I really like this tweak. I can tempfail incoming mail without scanning the message body, which takes some of the load off the mail server. Any spam that does get through triggers maximum greylisting for the offending relay-sender combination, which seems like the right thing to do.
Relay Keys
One problem with greylisting is that large organizations may send mail from multiple relay addresses, which may change over time. Each relay address must be tempfailed individually. This means multiple delays for exchanges between a particular sender and recipient. If you want to whitelist the servers from a specific organization, it also means maintaining a long list of whitelisted relay addresses.

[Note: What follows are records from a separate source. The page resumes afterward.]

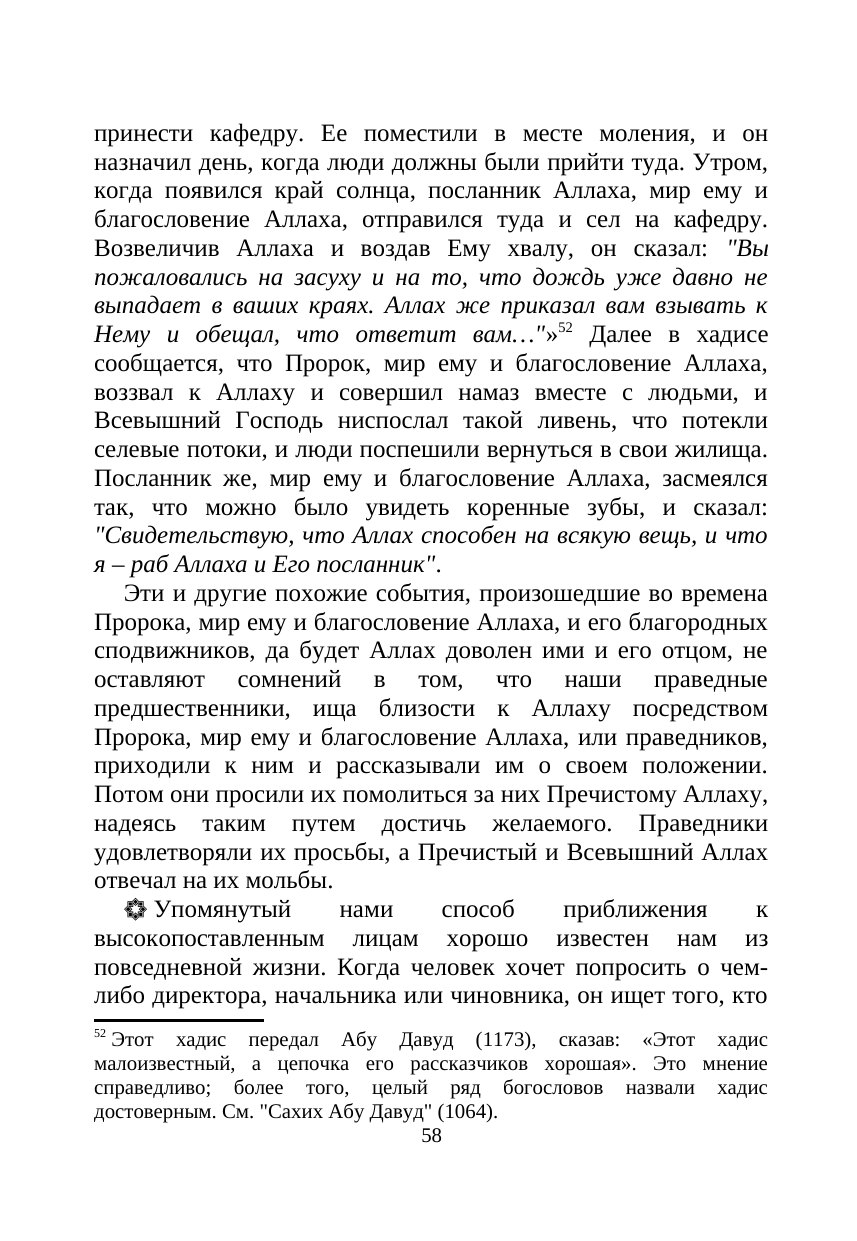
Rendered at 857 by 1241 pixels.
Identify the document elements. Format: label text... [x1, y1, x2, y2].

text Эти и другие похожие события, произошедшие во времена Пророка, мир ему и благословение Аллаха, и его благородных сподвижников, да будет Аллах доволен ими и его отцом, не оставляют сомнений в том, что наши праведные предшественники, ища близости к Аллаху посредством Пророка, мир ему и благословение Аллаха, или праведников, приходили к ним и рассказывали им о своем положении. Потом они просили их помолиться за них Пречистому Аллаху, надеясь таким путем достичь желаемого. Праведники удовлетворяли их просьбы, а Пречистый и Всевышний Аллах отвечал на их мольбы. [94, 578, 769, 894]
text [94, 894, 769, 1009]
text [94, 118, 769, 578]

To deal with this issue, at first I considered using CIDR blocks instead of IP addresses. But then I hit on this algorigthm to create a relay key, which works pretty well:
relay key = relay address
sender domain = domain part of sender address
IF sender domain matches rightmost substring of relay hostname
AND relay name and relay address do not seem to be dynamically assigned
THEN
relay key = sender domain
This works fine. But there are some cases where the relay hostname does not match the domain part of the sender address. For example, if the sender address is yoda@lists.foo.com and the relay hostname is vader.mtapool.foo.com, then the algorigthm fails. To work around that, I created a lookup table, keyed by sender domain, which returns a relay domain. The value for the entry for lists.foo.com would then be foo.com Using this revised algorithm, I can now translate more relay addresses into relay keys:
relay key = relay address
sender domain = domain part of sender address
relay key domain = sender domain
IF entry for sender domain in lookup table
THEN
relay key domain = value of relay key domain from lookup table
IF relay key domain matches rightmost substring of relay hostname
AND relay name and relay address do not seem to be dynamically assigned
THEN
relay key = relay key domain
This works very well.